A New Year’s resolution that investors can actually keep


By Kimberly Clouse, Private Client Advocate and Chair of Covestor’s Advisory Board

When it comes to keeping New Year’s resolutions, the chances of success are pretty bleak. According to research from the University of Scranton, only 8% of Americans are able to achieve their resolution.

With that rather depressing data in mind, I am taking a different approach with my resolutions for 2014.

In late 2013, I reread Whitney Johnson’s provocative Harvard Business Review piece, Instead of Making Resolutions, Dream.  Whitney’s key question: Why do we perennially return to resolutions that seem based on the idea of fixing all the things we’re doing “wrong?”  Instead of starting 2014 trying to “fix” all of the wrongs, Whitney suggests that figure out what our objectives are and envision the future. While resolutions are about “shoulds,” dreaming is about hope and potential.

As I recently discussed on Covestor Radio, this year, I am focusing on two objectives — health and wealth.

Specifically, I want to lead a healthier lifestyle (eat better and exercise more), and save more money for the future.

Most people think of health and wealth as “separate” goals but, in fact, both aspects of life are closely related. And instead of thinking about all of the chocolate I ate and money I spent in the past, I am going to think about what achieving my health and wealth goals will bring me. Instead of the “should,” I am going to focus on the possibilities.

Health and wealth are both important resources for leading a happy life. People in poor health may die before their average life expectancy and spend thousands of dollars on health-care related expenses during their lifetimes.

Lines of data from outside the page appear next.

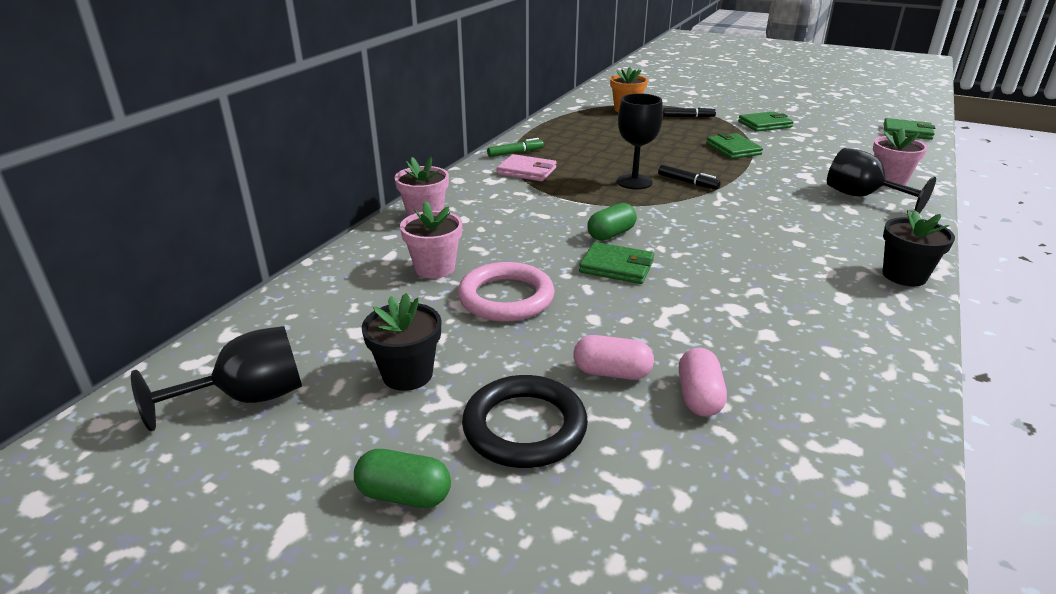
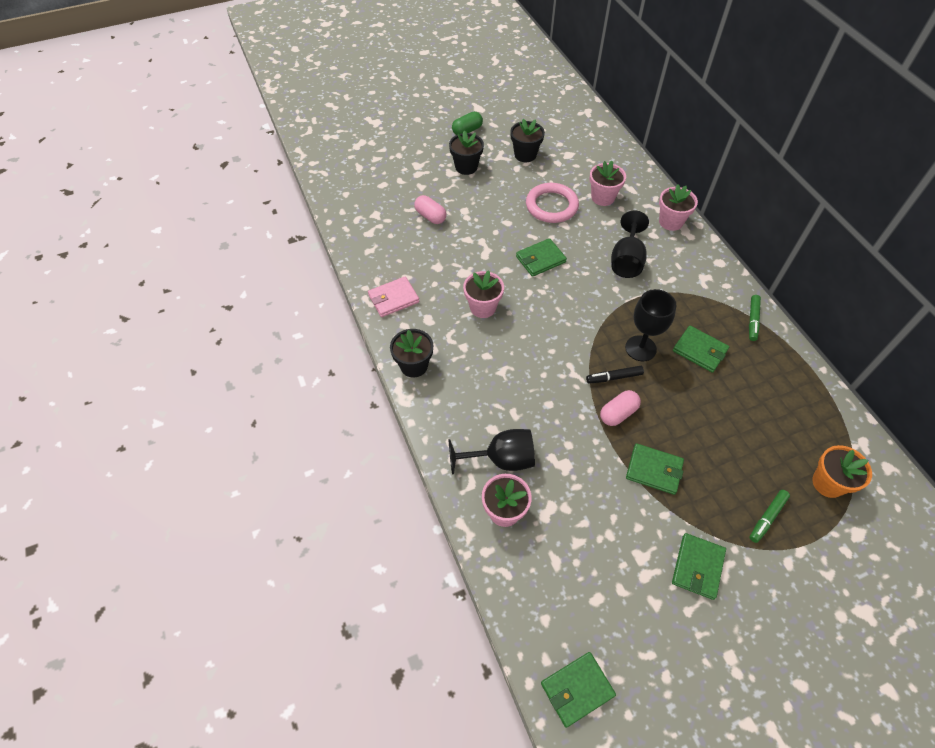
camera: 130 degrees right, 25 degrees up
(247, 398) = (551, 117): black goblet -> black goblet (626, 260)
(524, 427) = (466, 167): black ring -> black flower pot
(527, 171) = (708, 304): pink wallet -> pink wallet (393, 298)
(589, 162) = (699, 350): none -> green wallet
(611, 234) = (576, 282): green capsule -> none
(612, 372) = (468, 204): pink capsule -> pink capsule (618, 413)
(688, 117) = (767, 518): black marker -> green marker
(753, 271) = (483, 307): none -> pink flower pot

Healthier folks may live longer and therefore need more financial assets to ensure that they don’t outlive their money.

Research cited by Brenda Schmitt of Iowa State University indicates that four factors strongly predict happiness and well-being in most cultures: health, economic stability, work/productive pursuits, and family relationships. So, among other factors, people are happier when they are healthy and financially secure.

When you improve your wealth, your health is often positively affected. Not only can you afford to spend more on living a healthy lifestyle, the stress associated with financial difficulty that may cause worry, migraines, insomnia is reduced.

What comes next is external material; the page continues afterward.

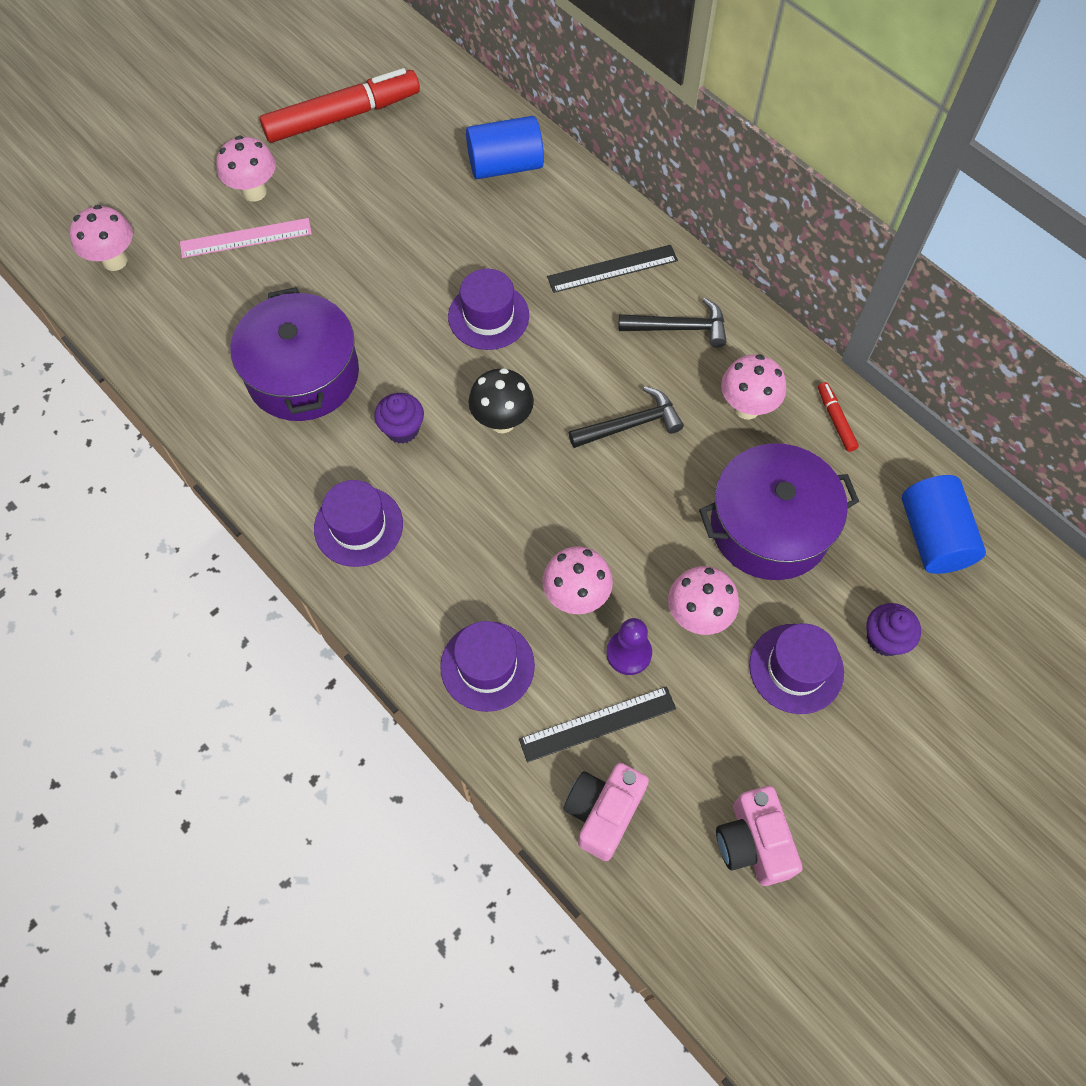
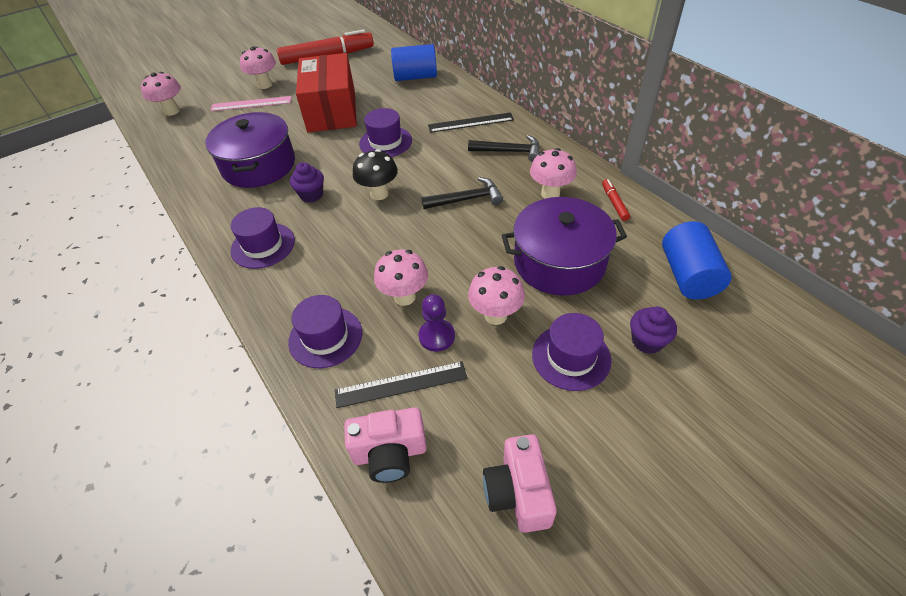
camera: 10 degrees right, 15 degrees down
(386, 250) = (332, 111): none -> red box
(603, 812) = (390, 453): pink camera -> pink camera turned 135 degrees counterclockwise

The opposite is true – taking care of your health has a positive effect on wealth. Healthy people are often more productive at work and more likely to get promoted and earn larger salaries than unhealthy people. They have fewer work absences and medical expenses that erode their wealth.

More working investors say their greatest financial worries are rising health-care costs and running out of money in retirement.

Maintaining good health increases the odds of being productive and working as long as you want to instead of retiring because you have to (e.g., disability). Health is a financial asset, just like stocks and bonds. It decreases the odds of costly medical bills today and/or later in life.

Without good health, you can’t earn an income and build wealth. This can translate into significant money.

In my experience, a lot of people think they must make major changes to be healthy and wealthy.  And major changes are hard to implement, so many people freeze and do nothing, saying that they might start tomorrow.

With health and wealth, just getting started is the hardest and most important part.  For health, it can be drinking more water or holding a plank for 30 seconds a day. For wealth, it can be tracking your expenses or investing a small amount of money each month.

You could also just ramp up already positive behaviors such as walking more steps each day and increasing the percentage you contribute to your 401(k) plan.

So rather than New Year’s resolutions, let’s focus on New Year’s objectives. And I am personally focused on happiness, health and financial security.